Si ese es el mensaje exacto, lo más seguro es que no lo gustara la última barra (/dev/sda5/) y por eso no activaba la swap

En cuanto a la lentitud, ¿cuánta RAM tienes y cómo tienes el vm.swappines (grep swap /etc/sysctl.conf)?

----------

## johpunk

de ram tengo 1gb y al ejecutar grep swap /etc/sysctl.conf no salio nada

----------

## Txema

Puedes añadir vm.swappiness=XX donde XX es un número de 0 a 100 si no me equivoco (aunque los extremos nunca son buenos  :Wink: ) y que cuanto más bajo sea menos tenderá el sistema a usar la memoria SWAP y viceversa, yo lo tengo en 10, y prácticamente nunca la usa, solo la usó una vez y fué por una burrada que hice xD

De esta forma evitará (si pones un número bajo - 10,20,30,40) usar la SWAP, con lo que el ordenador no irá lento (ya que la SWAP es mucho más lenta que la RAM), pero si la necesita la usará de igual forma, así que habría que detectar porqué consume tanta RAM.

----------

## esteban_conde

 *Quote:*   

> Si ese es el mensaje exacto, lo más seguro es que no lo gustara la última barra (/dev/sda5/) y por eso no activaba la swap 

 

Si ya la tenia montada por haberla declarado en /etc/fstab es normal que le de error al ejecutar swapon /dev/sda5 (con o sin barra).

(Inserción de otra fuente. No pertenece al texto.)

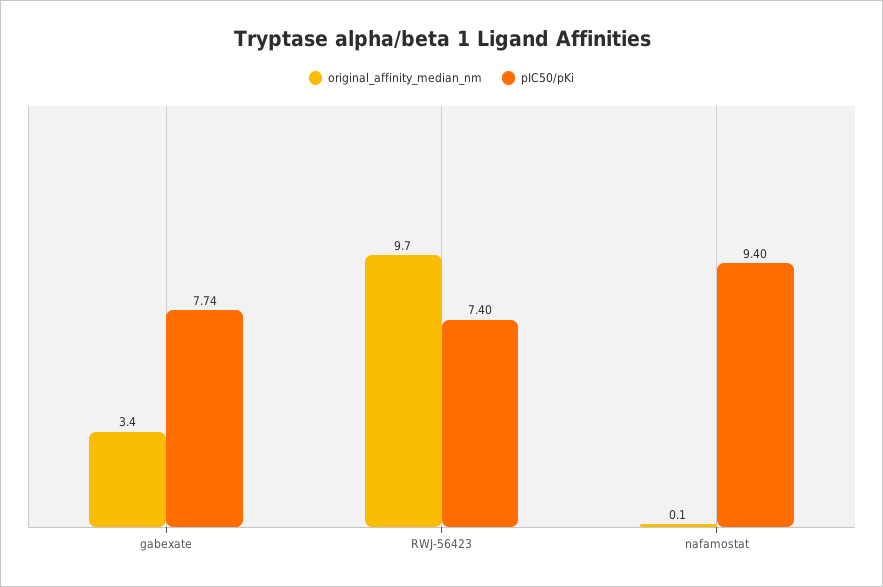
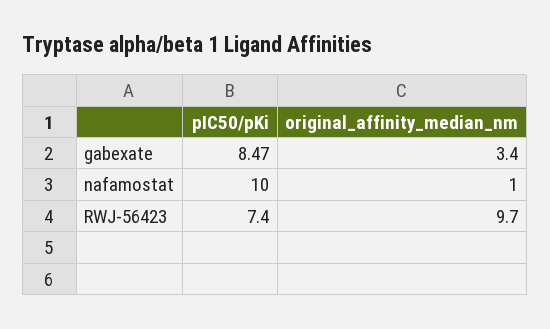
pIC50/pKi, gabexate: 7.74 -> 8.47
original_affinity_median_nm, nafamostat: 0.1 -> 1
pIC50/pKi, nafamostat: 9.4 -> 10

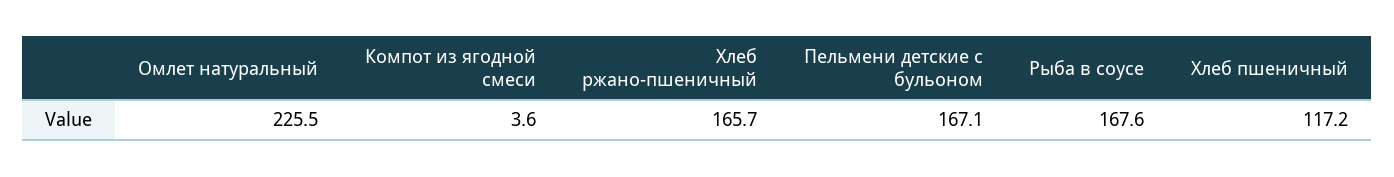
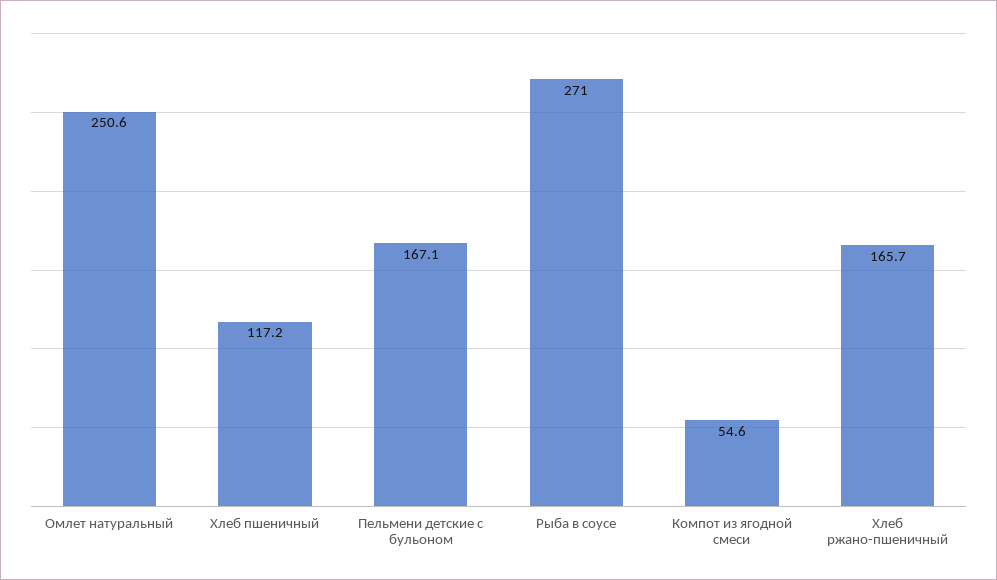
Омлет натуральный: 225.5 -> 250.6
Компот из ягодной смеси: 3.6 -> 54.6
Рыба в соусе: 167.6 -> 271

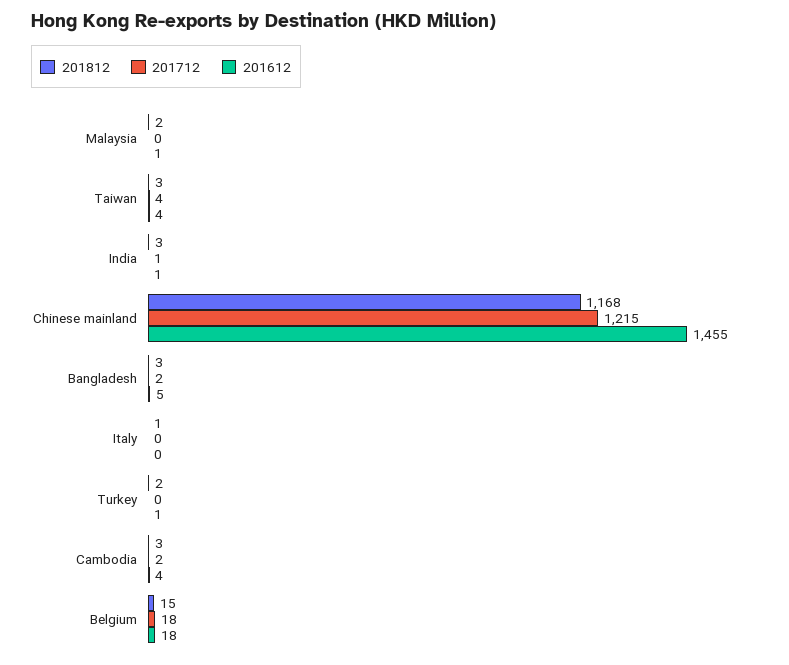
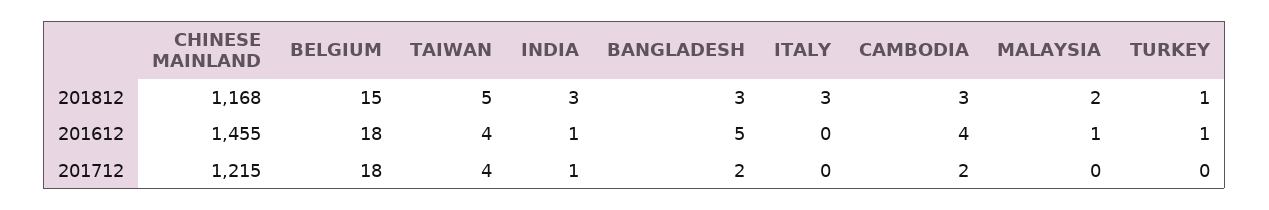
201812, Taiwan: 3 -> 5
201812, Italy: 1 -> 3
201812, Turkey: 2 -> 1

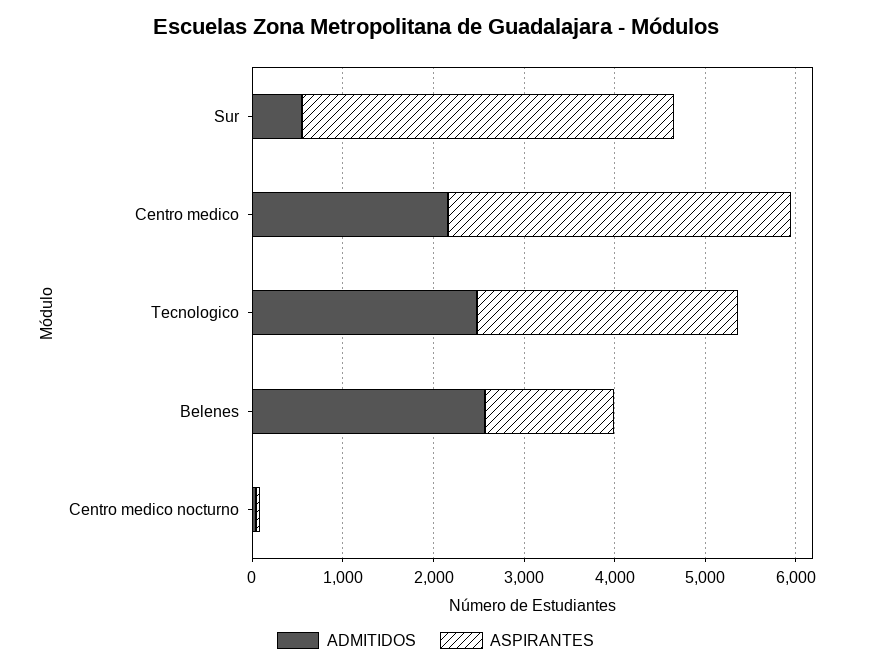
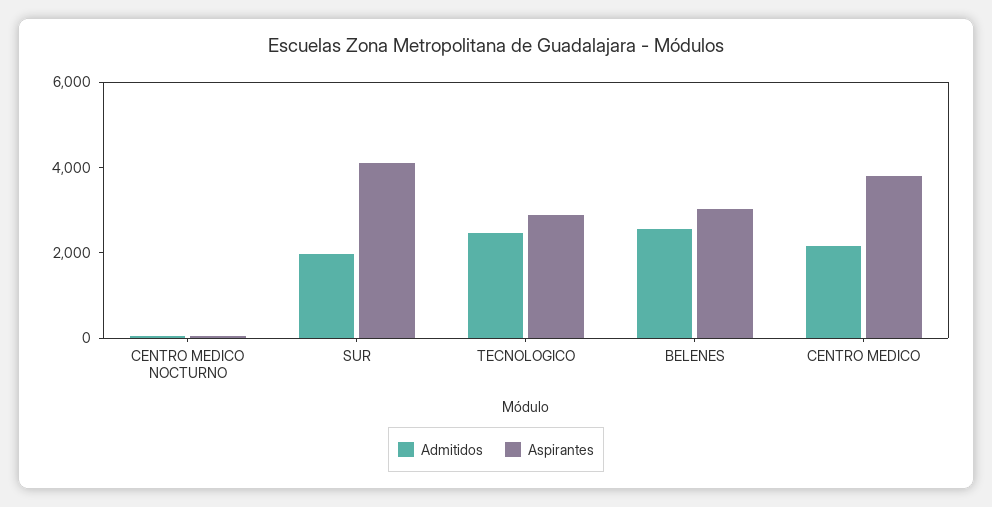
ADMITIDOS, Sur: 600 -> 2000
ASPIRANTES, Belenes: 1400 -> 3000

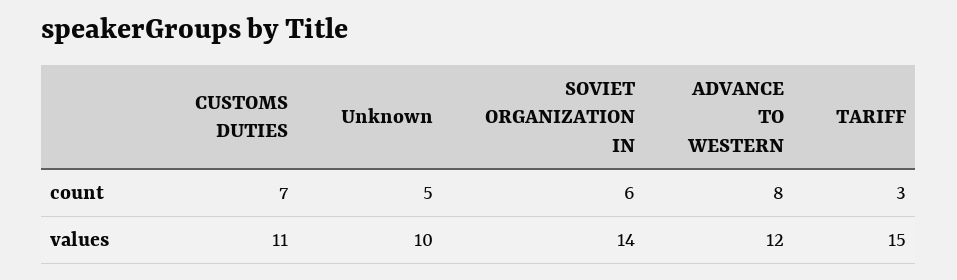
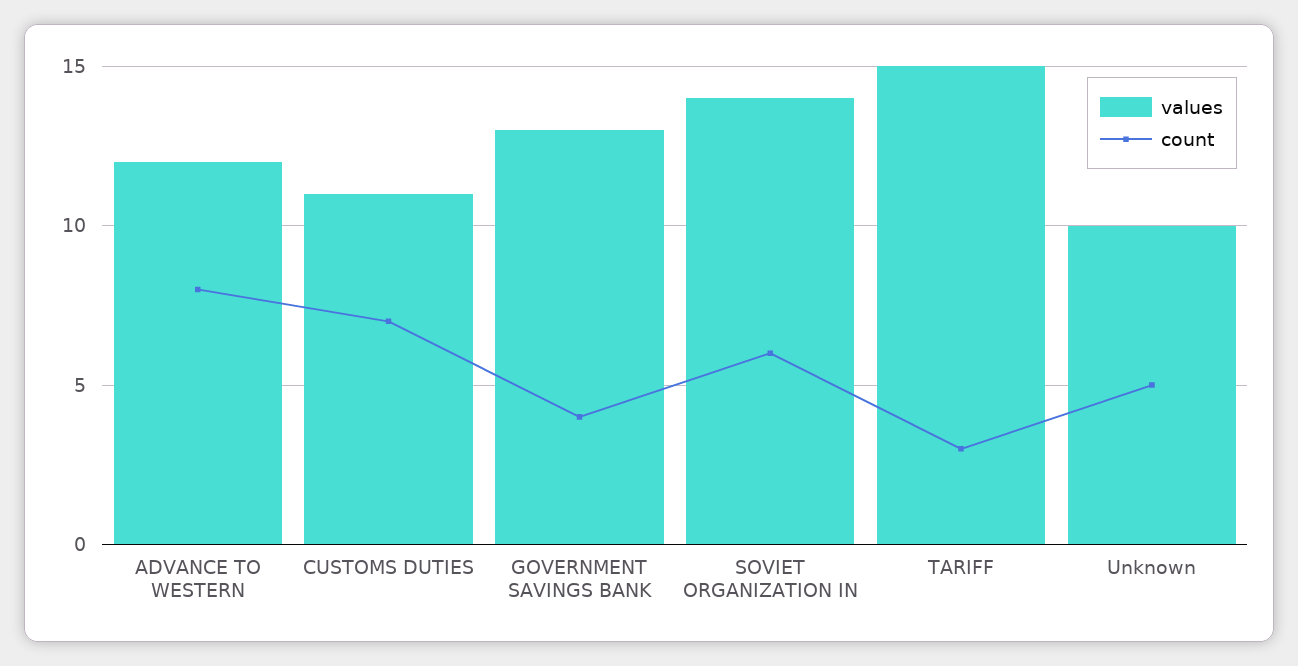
values, GOVERNMENT SAVINGS BANK: none -> 13
count, GOVERNMENT SAVINGS BANK: none -> 4

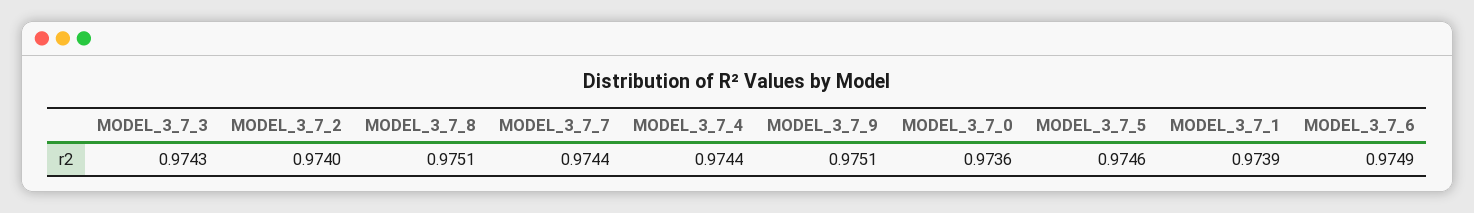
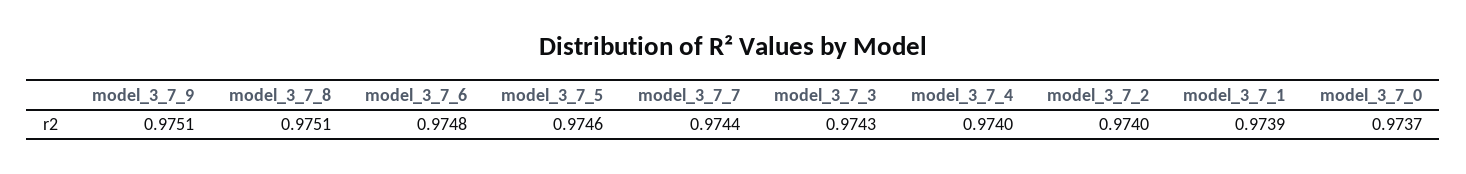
MODEL_3_7_4: 0.9744 -> 0.974
MODEL_3_7_0: 0.9736 -> 0.9737
MODEL_3_7_6: 0.9749 -> 0.9748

Ejecutar mkswap /dev/sdaX ha de hacerse con la particion desmontada, swapon /dev/sdaX es para activarla en caliente, para el resto de arranques es mejor declararla en fstab (Ojo puede no ser del todo exacto lo que digo ya que la mayor parte de las cosas que hago las he aprendido por el metodo de error/acierto y eso te deja lagunas que un buen turorial no te deja).

----------

## Txema

mkswap es para crear la swap, mientras que swapon es para montarla, lo que se hace en el arranque al mirar en /etc/fstab y montar con swapon -a todas las particiones declaradas como swap (p.e: /dev/sda3               none            swap            sw              0 0), y si ya están montadas simplemente las ignora.

Por lo tanto el comando swapon se usa a mano una sóla vez, durante la instalación, luego se hace automáticamente en el inicio al leer de /etc/fstab, por lo que el error debe de estar o bien en la propia partición, o en el archivo /etc/fstab, o eso creo ^^"

----------

## esteban_conde

diff Txema Esteban == ''

es decir que mas o menos decimos lo mismo.

----------

## johpunk

gracias! ya e solucionado y por lo que siento un poco lento el pc cuando compilada debe ser por lo que que cambie mis cflgas y aumente el numero de mis Jx pero no es nada para preocuparse, en tal caso de que suceda les comentare  :Wink: 

----------